С оживлением рабочего движения в России, начиная с 1910 года, фракционная борьба внутри формально единой, но фактически расколотой российской социал-демократии, разгорелась с небывалой силой, захватила рабочую интеллигенцию, проникла в открытые рабочие организации — профсоюзы, кооперативы, просветительные общества — и перекинулась на заводы и фабрики. Борьба с ‘ликвидаторством’ велась всеми дозволенными и недозволенными средствами. У Троцкого в России был один единственный опорный пункт — в Петербурге, где горсть его сторонников издавала небольшой журнал, бледную копию венской ‘Правды’. Эту небольшую и невлиятельную группу насмешливо называли ‘фракцией’ ‘трех Львовен’ — ее возглавителями были бывшая жена Троцкого, Александра Львовна Соколовская, София Львовна Дикштейн и Ева Львовна Бройдо…
<,…>,3
Я бывал у Троцкого не только по делам. Сильвия была с ним коротко знакома и дружна. Не разделяя его политических взглядов, она видела в нем хорошего и деликатного человека как в его семейной жизни, так и в его отношениях к друзьям.

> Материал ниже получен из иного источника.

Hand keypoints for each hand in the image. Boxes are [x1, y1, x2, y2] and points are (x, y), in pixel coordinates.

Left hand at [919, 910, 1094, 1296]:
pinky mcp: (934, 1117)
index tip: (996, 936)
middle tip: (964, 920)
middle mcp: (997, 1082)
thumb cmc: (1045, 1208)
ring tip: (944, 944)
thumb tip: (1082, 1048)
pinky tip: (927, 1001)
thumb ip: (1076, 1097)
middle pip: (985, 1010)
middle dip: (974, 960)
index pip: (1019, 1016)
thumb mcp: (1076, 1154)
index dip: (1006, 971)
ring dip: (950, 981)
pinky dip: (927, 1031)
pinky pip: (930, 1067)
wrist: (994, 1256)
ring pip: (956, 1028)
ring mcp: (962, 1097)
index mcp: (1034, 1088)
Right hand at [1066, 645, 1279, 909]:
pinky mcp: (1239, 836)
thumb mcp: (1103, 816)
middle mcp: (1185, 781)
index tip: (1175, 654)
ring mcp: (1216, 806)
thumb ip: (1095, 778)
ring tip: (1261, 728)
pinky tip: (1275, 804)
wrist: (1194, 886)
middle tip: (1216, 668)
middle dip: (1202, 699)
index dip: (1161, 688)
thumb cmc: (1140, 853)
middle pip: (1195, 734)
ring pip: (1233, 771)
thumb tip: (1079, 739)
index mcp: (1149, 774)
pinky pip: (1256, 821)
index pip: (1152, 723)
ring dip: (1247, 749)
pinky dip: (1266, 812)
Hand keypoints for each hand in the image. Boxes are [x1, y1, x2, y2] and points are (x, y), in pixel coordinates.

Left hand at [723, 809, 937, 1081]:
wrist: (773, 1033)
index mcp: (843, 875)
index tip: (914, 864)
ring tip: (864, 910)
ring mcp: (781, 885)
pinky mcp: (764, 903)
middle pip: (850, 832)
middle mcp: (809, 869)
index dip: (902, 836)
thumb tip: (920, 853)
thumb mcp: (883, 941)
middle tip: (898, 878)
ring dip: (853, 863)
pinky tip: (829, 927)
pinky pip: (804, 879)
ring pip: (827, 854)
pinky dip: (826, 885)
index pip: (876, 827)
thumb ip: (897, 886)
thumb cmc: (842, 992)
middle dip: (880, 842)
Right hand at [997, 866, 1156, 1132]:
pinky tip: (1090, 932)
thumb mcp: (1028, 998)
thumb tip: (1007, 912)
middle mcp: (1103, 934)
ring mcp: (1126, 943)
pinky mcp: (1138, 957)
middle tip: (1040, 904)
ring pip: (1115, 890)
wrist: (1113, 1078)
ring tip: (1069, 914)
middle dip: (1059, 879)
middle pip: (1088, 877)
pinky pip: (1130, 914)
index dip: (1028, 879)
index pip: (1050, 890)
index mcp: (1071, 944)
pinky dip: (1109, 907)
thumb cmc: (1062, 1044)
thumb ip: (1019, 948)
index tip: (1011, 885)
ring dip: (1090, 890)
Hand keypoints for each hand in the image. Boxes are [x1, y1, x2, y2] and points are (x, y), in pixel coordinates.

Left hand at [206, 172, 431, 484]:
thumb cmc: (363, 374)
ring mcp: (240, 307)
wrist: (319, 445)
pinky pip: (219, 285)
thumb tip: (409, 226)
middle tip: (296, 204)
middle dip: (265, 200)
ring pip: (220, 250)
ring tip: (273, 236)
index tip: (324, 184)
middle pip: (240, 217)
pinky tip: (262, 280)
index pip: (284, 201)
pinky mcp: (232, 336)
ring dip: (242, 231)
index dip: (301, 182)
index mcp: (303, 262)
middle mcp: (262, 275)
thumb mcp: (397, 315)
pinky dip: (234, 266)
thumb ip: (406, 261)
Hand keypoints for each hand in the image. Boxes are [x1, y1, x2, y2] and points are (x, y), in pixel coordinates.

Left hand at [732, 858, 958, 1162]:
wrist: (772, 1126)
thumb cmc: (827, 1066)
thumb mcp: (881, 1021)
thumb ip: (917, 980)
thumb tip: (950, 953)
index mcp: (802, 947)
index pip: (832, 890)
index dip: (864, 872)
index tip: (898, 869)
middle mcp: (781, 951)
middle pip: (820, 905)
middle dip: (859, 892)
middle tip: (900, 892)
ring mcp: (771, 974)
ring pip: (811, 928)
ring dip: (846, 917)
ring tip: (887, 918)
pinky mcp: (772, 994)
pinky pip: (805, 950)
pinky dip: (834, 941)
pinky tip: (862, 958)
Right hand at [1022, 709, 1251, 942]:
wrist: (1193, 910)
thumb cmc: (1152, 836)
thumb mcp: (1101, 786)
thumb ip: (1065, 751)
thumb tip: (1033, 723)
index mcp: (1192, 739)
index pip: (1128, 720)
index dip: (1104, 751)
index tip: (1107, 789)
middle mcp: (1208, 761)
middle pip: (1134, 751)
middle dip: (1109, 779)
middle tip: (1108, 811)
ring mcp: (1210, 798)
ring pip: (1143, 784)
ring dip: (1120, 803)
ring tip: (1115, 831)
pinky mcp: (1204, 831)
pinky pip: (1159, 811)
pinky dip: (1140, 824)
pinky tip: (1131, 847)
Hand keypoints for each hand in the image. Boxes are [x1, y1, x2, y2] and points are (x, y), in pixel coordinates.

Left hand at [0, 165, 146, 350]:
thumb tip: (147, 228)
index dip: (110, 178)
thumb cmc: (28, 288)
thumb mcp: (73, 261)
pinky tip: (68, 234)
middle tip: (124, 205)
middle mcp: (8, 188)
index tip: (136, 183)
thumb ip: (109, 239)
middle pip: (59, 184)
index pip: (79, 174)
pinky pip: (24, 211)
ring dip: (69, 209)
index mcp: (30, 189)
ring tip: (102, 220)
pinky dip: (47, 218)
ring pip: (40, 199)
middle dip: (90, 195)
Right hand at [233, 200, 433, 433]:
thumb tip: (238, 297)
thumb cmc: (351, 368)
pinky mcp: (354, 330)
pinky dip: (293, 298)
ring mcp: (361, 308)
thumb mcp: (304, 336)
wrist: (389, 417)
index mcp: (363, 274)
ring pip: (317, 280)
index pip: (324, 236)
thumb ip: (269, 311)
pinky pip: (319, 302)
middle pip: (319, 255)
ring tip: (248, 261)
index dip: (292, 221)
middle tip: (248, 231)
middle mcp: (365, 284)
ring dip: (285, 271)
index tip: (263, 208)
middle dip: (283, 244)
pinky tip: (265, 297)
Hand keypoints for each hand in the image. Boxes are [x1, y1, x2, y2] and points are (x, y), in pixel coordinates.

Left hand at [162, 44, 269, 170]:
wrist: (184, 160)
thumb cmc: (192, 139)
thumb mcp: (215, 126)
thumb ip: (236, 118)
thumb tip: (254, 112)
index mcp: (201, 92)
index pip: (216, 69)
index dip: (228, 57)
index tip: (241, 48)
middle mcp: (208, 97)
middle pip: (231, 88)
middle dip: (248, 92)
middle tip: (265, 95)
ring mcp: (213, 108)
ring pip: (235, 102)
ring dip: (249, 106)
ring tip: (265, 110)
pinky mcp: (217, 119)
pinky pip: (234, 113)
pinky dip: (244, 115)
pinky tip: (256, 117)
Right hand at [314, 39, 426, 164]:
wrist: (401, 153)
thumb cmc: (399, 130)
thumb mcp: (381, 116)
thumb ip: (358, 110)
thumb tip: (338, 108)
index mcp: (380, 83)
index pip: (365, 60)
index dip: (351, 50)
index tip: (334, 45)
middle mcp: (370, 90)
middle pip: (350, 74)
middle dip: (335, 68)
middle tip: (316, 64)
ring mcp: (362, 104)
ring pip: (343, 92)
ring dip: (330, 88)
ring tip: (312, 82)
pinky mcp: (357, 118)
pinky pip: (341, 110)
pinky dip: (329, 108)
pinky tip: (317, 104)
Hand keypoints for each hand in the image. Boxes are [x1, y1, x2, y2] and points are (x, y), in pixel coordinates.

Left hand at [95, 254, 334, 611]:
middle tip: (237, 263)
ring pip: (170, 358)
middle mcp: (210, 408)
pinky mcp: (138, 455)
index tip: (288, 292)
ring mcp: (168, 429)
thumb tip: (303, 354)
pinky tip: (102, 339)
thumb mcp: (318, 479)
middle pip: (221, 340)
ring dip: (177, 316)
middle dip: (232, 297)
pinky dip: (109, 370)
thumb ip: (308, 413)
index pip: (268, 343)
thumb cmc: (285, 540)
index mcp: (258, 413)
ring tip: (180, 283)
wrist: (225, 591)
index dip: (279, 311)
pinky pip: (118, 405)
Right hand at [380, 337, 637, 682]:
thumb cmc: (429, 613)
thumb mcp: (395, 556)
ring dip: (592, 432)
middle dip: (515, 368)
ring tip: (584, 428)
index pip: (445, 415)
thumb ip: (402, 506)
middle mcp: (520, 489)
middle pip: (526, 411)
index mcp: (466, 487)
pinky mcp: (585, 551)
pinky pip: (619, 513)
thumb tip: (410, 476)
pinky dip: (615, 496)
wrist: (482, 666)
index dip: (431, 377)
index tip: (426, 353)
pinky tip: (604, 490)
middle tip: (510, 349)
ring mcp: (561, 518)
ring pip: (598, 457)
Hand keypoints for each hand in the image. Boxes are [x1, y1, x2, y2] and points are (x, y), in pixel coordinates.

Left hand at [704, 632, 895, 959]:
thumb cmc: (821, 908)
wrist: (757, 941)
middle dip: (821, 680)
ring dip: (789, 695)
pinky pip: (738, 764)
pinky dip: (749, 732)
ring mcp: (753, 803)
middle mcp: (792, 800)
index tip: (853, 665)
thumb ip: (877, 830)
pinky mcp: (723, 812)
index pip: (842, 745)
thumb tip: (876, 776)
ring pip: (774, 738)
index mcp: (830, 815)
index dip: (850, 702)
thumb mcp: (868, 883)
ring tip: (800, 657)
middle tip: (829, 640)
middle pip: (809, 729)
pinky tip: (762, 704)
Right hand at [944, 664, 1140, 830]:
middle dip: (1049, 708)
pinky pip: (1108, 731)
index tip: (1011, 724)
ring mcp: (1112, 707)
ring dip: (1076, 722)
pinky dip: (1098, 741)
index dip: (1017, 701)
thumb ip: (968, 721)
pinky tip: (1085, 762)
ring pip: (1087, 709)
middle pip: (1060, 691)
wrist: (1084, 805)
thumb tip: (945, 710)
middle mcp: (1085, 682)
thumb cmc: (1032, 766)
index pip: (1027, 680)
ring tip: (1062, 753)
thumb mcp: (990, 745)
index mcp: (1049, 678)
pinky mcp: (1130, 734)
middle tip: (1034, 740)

Троцкий на политической арене был человек позы, в личной жизни он, по-видимому, не был таковым. Жилось ему в Вене очень трудно. Заработка его литературного не хватало на содержание семьи из четырех человек, но ни разу он при мне об этом не обмолвился. При его взглядах и при его подчеркнутом революционном ригоризме ему нелегко было решиться на сотрудничество в легальной русской прессе заработка ради. Он вынужден был, однако, пойти на это и сотрудничал в ‘Одесских новостях’ и в ‘Киевской мысли’. Не раз застали мы его за писанием статей на дешевой, самой примитивной и неудобной пишущей машинке системы ‘Миньон’, в которой слева находилась пластинка с алфавитом. Троцкий наловчился довольно быстро писать на ней: левой рукой он водил рычажком по алфавитной сетке, а правой нажимал каждый раз на педаль. Жена Троцкого, Наталия Ивановна Седова, милая, приветливая, еще молодая женщина, мужественно переносила нужду, стараясь из нерегулярных и небольших доходов мужа выкроить максимум комфорта для обожаемого Льва Давыдовича и, понятно, для детей. Случалось, что она тащилась к нам на другой конец города, чтобы занять 10-20 крон. Когда нас приглашали на ужин, на столе была ветчина, неострый сыр и т. п. — все, что Сильвии можно было есть, и вообще ‘угощение’, хотя мы и знали, что этот сверхрасход будет покрываться сверхсметной экономией на еде в течение нескольких дней. Троцкий был очень радушным хозяином и милым собеседником — без позы.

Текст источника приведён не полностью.